Closed pomalley44 closed 5 years ago
Can you try also loading the train_data
in the second process before loading the predict_data
?
That worked!
Can you tell me why that worked? And should I have known based on documentation somewhere?
It's dead-nuts the same in Method A and Method B now. I didn't even call on the train_data; it's just sitting there. I spent 2 weeks reviewing source code and messing with the dataset, pickle, hyperparameters... And you solved it in 2 minutes.
I am reopening this issue because it is a bug. You should not need the training data for the unpickled classifier to work properly.
Orange reuses feature descriptors to make your test and train data compatible, so that you can build a classifier on train and then apply it to separate test data.
Feature descriptors therefore depend on how the data is loaded. In your case, I guess, Orange's internal representation of nominal features' values was different depending of how you opened the data. And then the classifier or its internal preprocessors did not handle the differences correctly.
Can you see what happens if you prepare your data in a .tab format where you explicitly list possible values for both of your files? For both files, these need to be the same and also in the same order. See the adult.tab file that comes with Orange for an example.
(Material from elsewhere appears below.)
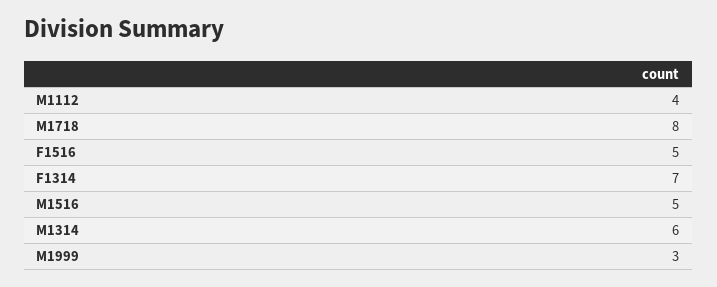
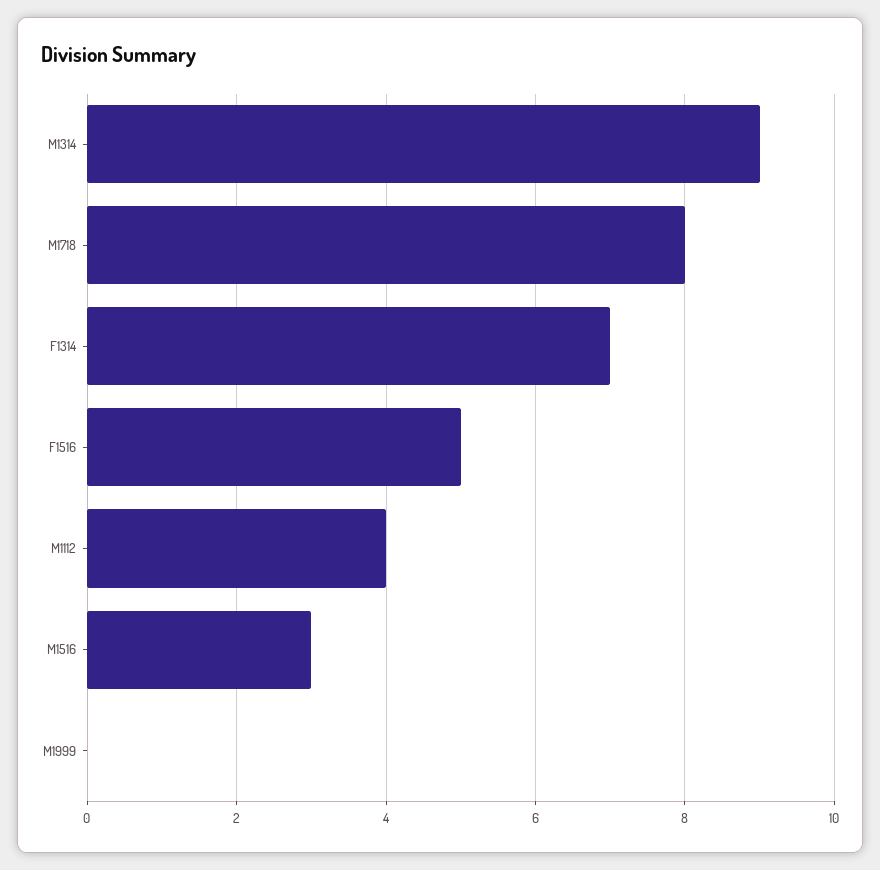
M1516: 5 -> 3
M1314: 6 -> 9
M1999: 3 -> 0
I can work on that, but it won't be quick. There are a lot of discrete features in my dataset--about 150 which are binary and 20 which are categorical with ~10-100 possible values. It also wouldn't be a feasible long-term solution as the list of possible values changes over time.
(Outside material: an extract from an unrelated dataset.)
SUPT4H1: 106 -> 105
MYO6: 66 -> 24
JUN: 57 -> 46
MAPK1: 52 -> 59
I can confirm there are definitely differences between the feature sets each file. The test data contains both binary features and possible categorical values that are not in the train data. It can also lack binary features that are present in the train data. These discrepant features are likely to be to be pretty far down the list in terms of importance, so I can live with the averaging that happens when the tree hits a node that it can't make a decision on.
In setting up the .tab file, how do I handle possible values that have spaces? Can I encapsulate in quotes? Or do I need to rework the dataset to use underscores?
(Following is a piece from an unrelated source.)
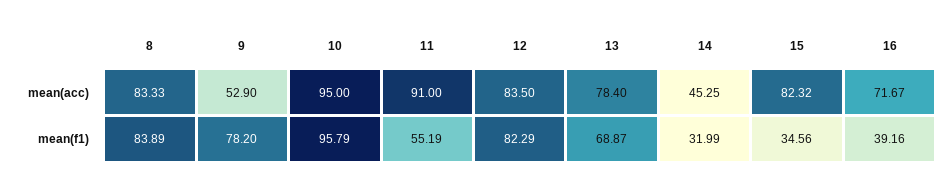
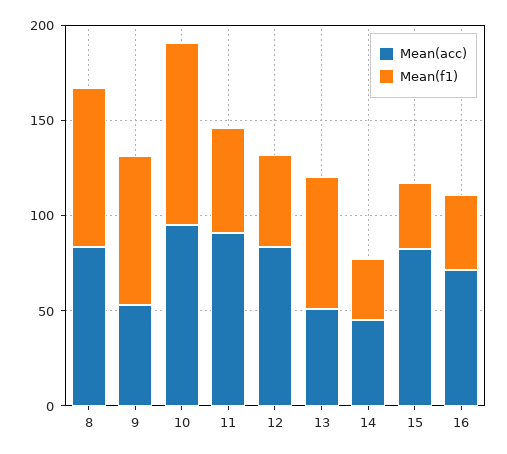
mean(acc), 13: 78.4 -> 50
mean(f1), 12: 82.29 -> 50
You might also try just switching the order in which model
and predict_data
are loaded. I.e. Load the model
first then the predict_data
(without the train_data
). That might also work.
And then the classifier or its internal preprocessors did not handle the differences correctly.
But no classifier/preprocessor in Orange actually does that.
In setting up the .tab file, how do I handle possible values that have spaces?
Spaces in values listed in the second header row must be escaped with a backslash.
E.g for a columns A with 2 values 'A B' and 'C D':
A
A\ B C\ D
A B
I am afraid that listing all the values in the header is really the only way to build and use reliable/reproducible models in Orange.
Supposedly fixed via #3925.
Orange version
3.17.0
Expected behavior
Two methods below should yield the same predictions:
Method A: Start new python instance Load training data to Orange table (train_data) Create learner
Create model from learner trained on train_data
Pickle model
Load target data to Orange table (predict_data) Unpickle model
Run predictions
Method B: Start new python instance Load target data to Orange table (predict_data) Unpickle model
Run predictions
Actual behavior
Unpickling the model in a new instance and running predictions give different results than when predictions were run from the same instance where the model was trained.
Steps to reproduce the behavior
I have tried reproducing this error with built-in datasets, but I have not been successful doing so.
Additional info (worksheets, data, screenshots, ...)
I'm using random forest regression with
random_state=0, n_estimators=50, min_samples_split=2
. My training data set is ~15,000 rows with ~350 columns--a mixture of continuous features, binary features, and categorical features (that I'm relying on Orange to preprocess with one-hot encoding).The results from Method A and Method B are significantly different. The predicted populations have different means and standard deviations. The predictions in Method B appear much "flatter", with the mean and standard deviation both much lower. However, there is still some correlation--items with high prediction in Method A tend to have a high prediction in Method B (relative to the overall range).
I've included pickling/unpickling in Method A above for symmetry's sake. Leaving the model in memory yields the same results. I've also tried:
Both of the above experiments still yield the same prediction results in Method A.
My suspicion is that some sort of preprocessing is being saved in memory and not saved in the pickled model, but I don't know what that could be or how to figure it out.
I'm happy to try some different things if someone can point me in the right direction.